- RECORDS PROVIDED

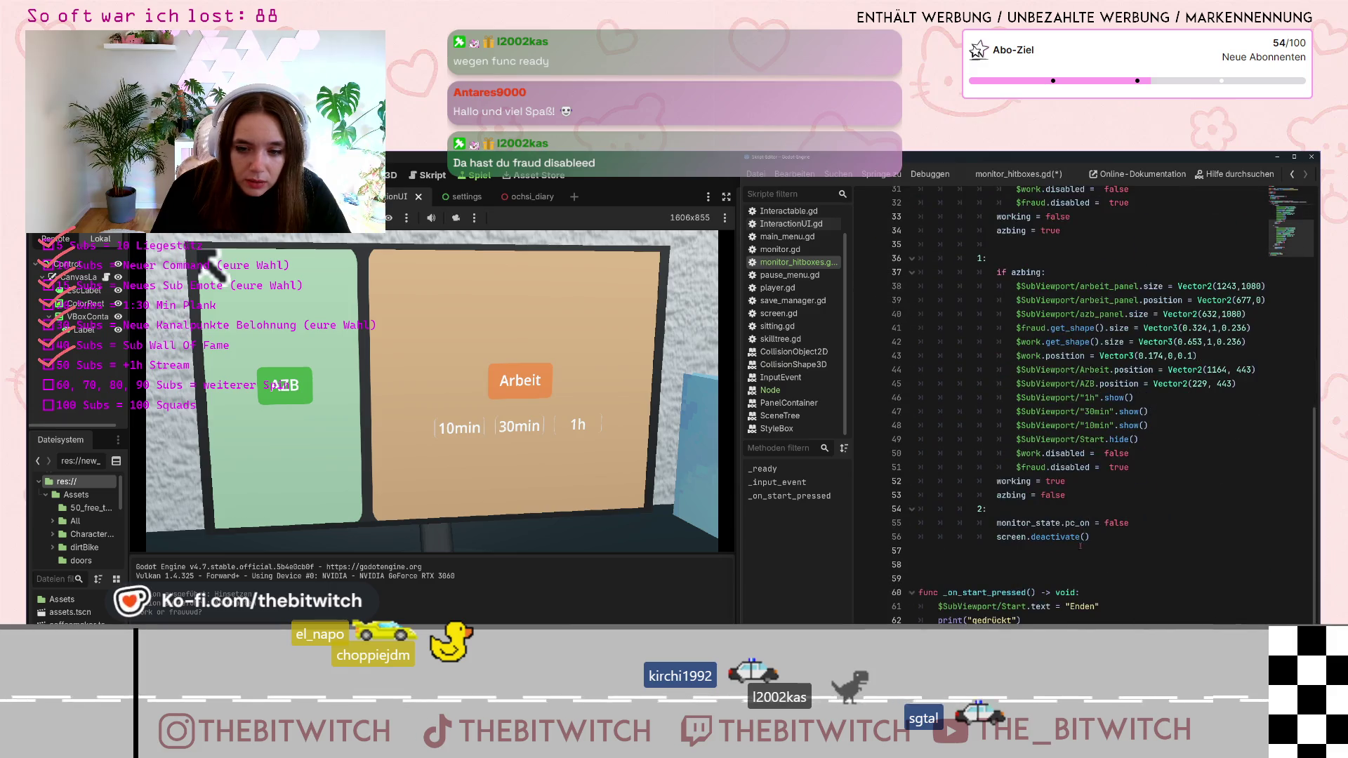
# Set line 50 to $work.disabled = true and line 51 to $fraud.disabled = false
pyautogui.scroll(2, 1100, 438)
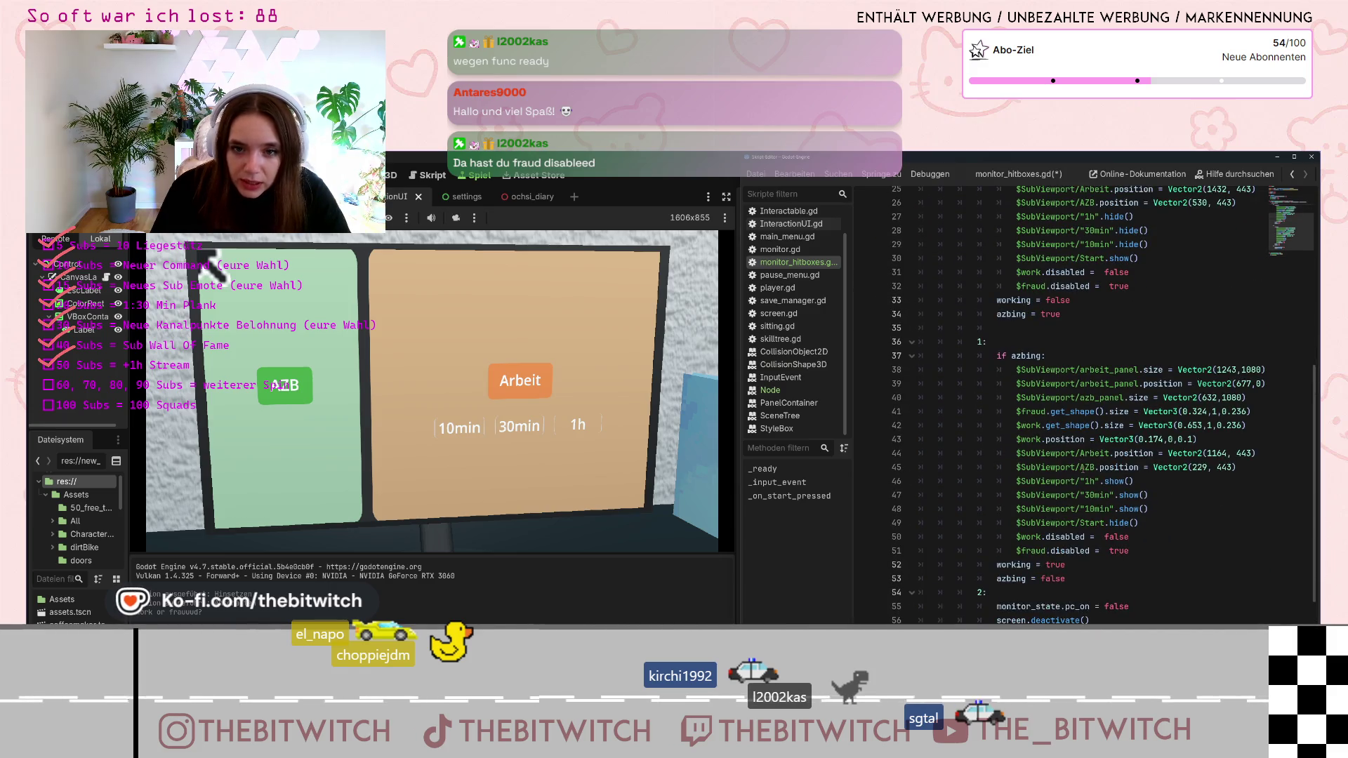
pyautogui.click(1135, 539)
pyautogui.click(1119, 550)
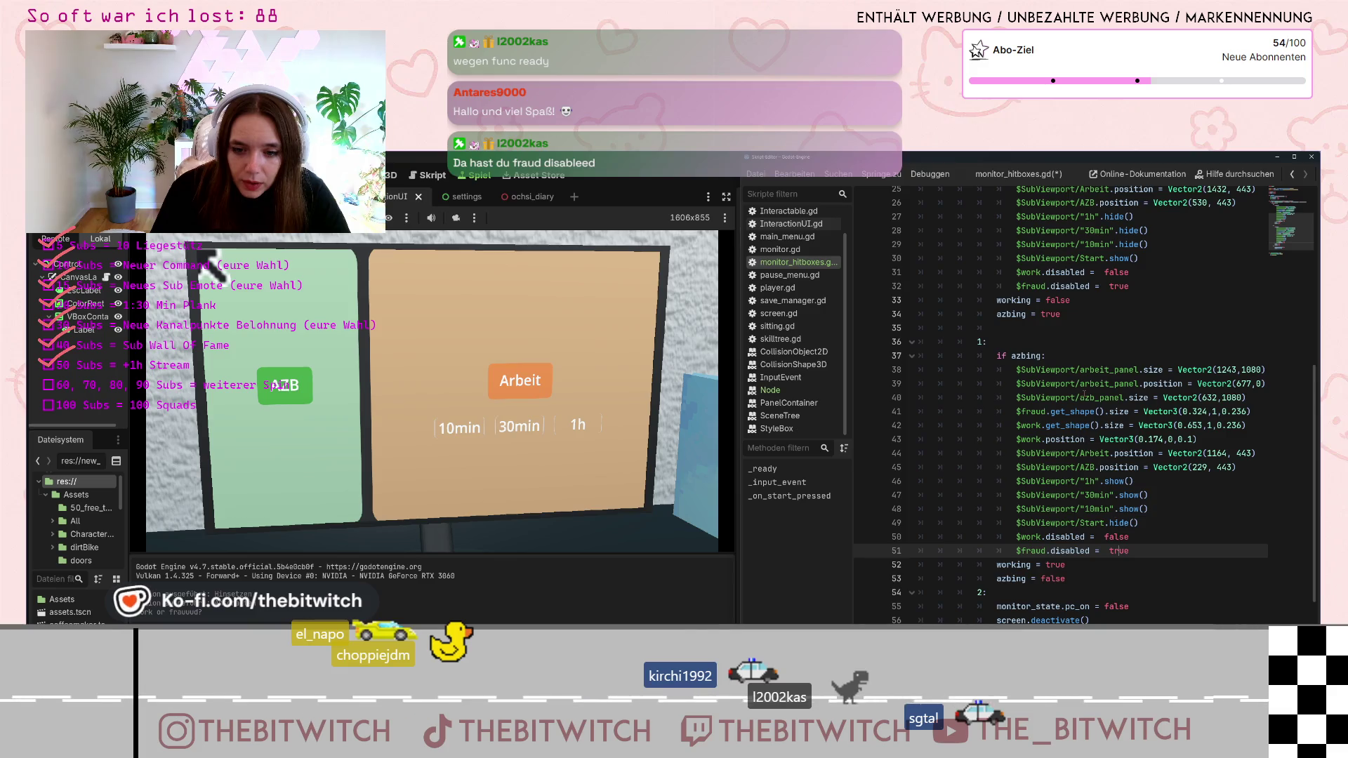
pyautogui.doubleClick(1126, 538)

- GOAL OF THE EXERCISE
All lines of the data above that include the word "pyautogui" must be shown.

- RESPONSE TO THE TASK
pyautogui.scroll(2, 1100, 438)
pyautogui.click(1135, 539)
pyautogui.click(1119, 550)
pyautogui.doubleClick(1126, 538)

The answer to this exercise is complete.